> EXERCISE INPUTS

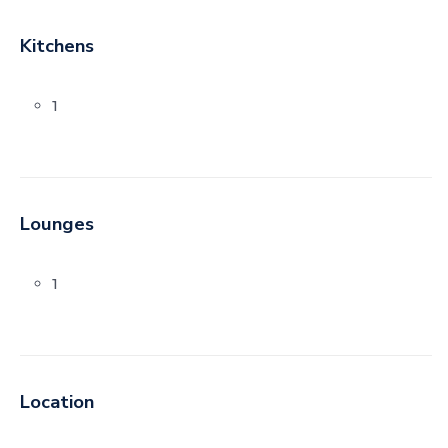
Kitchens
1
Lounges
1
Location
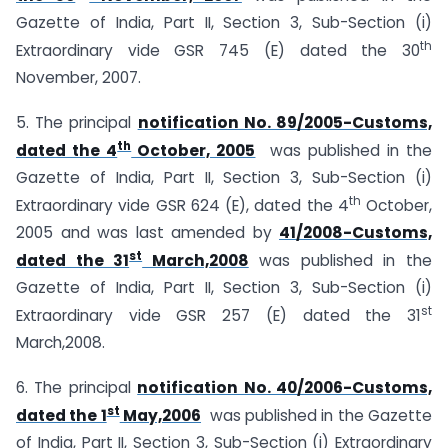
Gazette of India, Part II, Section 3, Sub-Section (i)
th
Extraordinary vide GSR 745 (E) dated the 30
November, 2007.
5. The principal
notification No. 89/2005-Customs,
th
dated the 4
October, 2005
was published in the
Gazette of India, Part II, Section 3, Sub-Section (i)
th
Extraordinary vide GSR 624 (E), dated the 4
October,
2005 and was last amended by
41/2008-Customs,
st
dated the 31
March,2008
was published in the
Gazette of India, Part II, Section 3, Sub-Section (i)
st
Extraordinary vide GSR 257 (E) dated the 31
March,2008.
6. The principal
notification No. 40/2006-Customs,
st
dated the 1
May,2006
was published in the Gazette
of India, Part II, Section 3, Sub-Section (i) Extraordinary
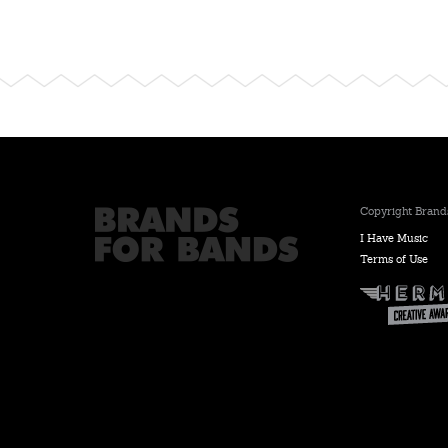
Copyright Brands
I Have Music
Terms of Use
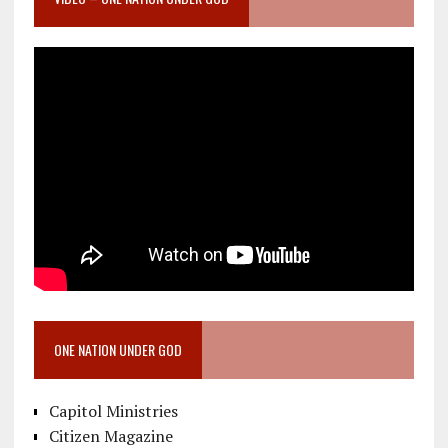
ONE NATION UNDER GOD
Capitol Ministries
Citizen Magazine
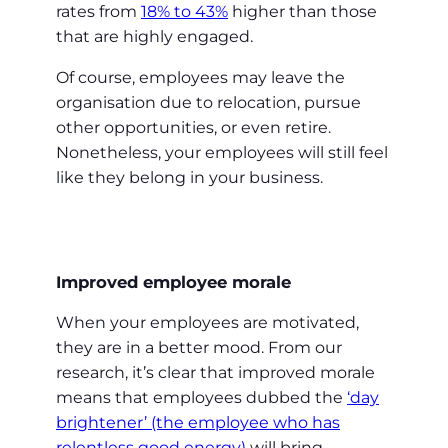
rates from
18% to 43%
higher than those
that are highly engaged.
Of course, employees may leave the
organisation due to relocation, pursue
other opportunities, or even retire.
Nonetheless, your employees will still feel
like they belong in your business.
Improved employee morale
When your employees are motivated,
they are in a better mood. From our
research, it’s clear that improved morale
means that employees dubbed the
‘day
brightener’ (the employee who has
relentless good energy)
will bring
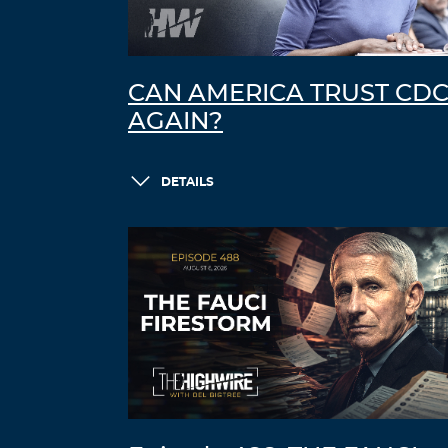
CAN AMERICA TRUST CD
AGAIN?
DETAILS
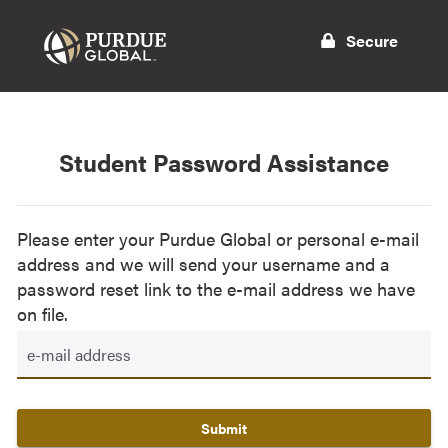
Secure
Student Password Assistance
Please enter your Purdue Global or personal e-mail
address and we will send your username and a
password reset link to the e-mail address we have
on file.
Submit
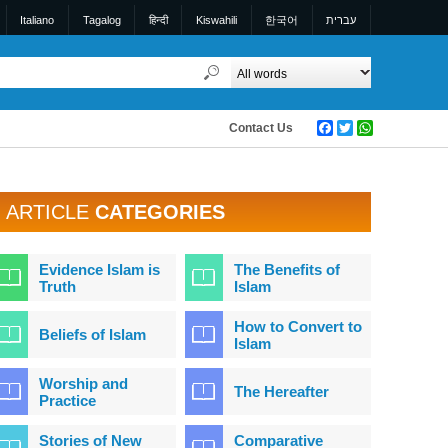
Italiano
Tagalog
हिन्दी
Kiswahili
한국어
עברית
Contact Us
Facebook
Twitter
WhatsApp
ARTICLE
CATEGORIES
Evidence Islam is
The Benefits of
Truth
Islam
How to Convert to
Beliefs of Islam
Islam
Worship and
The Hereafter
Practice
Stories of New
Comparative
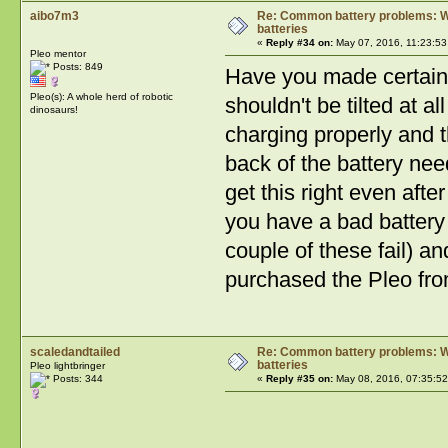
aibo7m3
Re: Common battery problems: Wh
batteries
«
Reply #34 on:
May 07, 2016, 11:23:53
Pleo mentor
Posts: 849
Have you made certain th
Pleo(s): A whole herd of robotic
shouldn't be tilted at a
dinosaurs!
charging properly and t
back of the battery need
get this right even afte
you have a bad battery 
couple of these fail) a
purchased the Pleo fro
scaledandtailed
Re: Common battery problems: Wh
batteries
Pleo lightbringer
Posts: 344
«
Reply #35 on:
May 08, 2016, 07:35:52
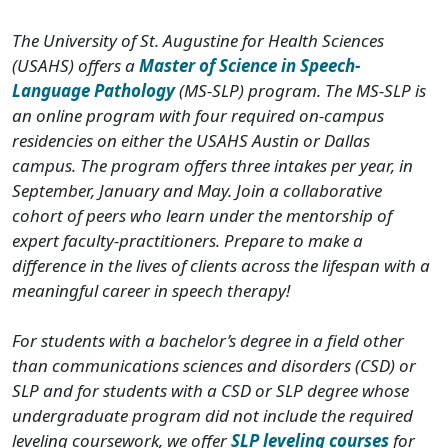
The University of St. Augustine for Health Sciences
(USAHS) offers a
Master of Science in Speech-
Language Pathology
(MS-SLP) program. The MS-SLP is
an online program with four required on-campus
residencies on either the USAHS Austin or Dallas
campus. The program offers three intakes per year, in
September, January and May. Join a collaborative
cohort of peers who learn under the mentorship of
expert faculty-practitioners. Prepare to make a
difference in the lives of clients across the lifespan with a
meaningful career in speech therapy!
For students with a bachelor’s degree in a field other
than communications sciences and disorders (CSD) or
SLP and for students with a CSD or SLP degree whose
undergraduate program did not include the required
leveling coursework, we offer
SLP leveling courses
for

> THE TASK
Word for word, write out the lines from the top of the records above down to the line holding "2005 and was last amended by", inclusive, but not the pictures.

> WRITTEN SOLUTION
Kitchens
1
Lounges
1
Location
Gazette of India, Part II, Section 3, Sub-Section (i)
th
Extraordinary vide GSR 745 (E) dated the 30
November, 2007.
5. The principal
notification No. 89/2005-Customs,
th
dated the 4
October, 2005
was published in the
Gazette of India, Part II, Section 3, Sub-Section (i)
th
Extraordinary vide GSR 624 (E), dated the 4
October,
2005 and was last amended by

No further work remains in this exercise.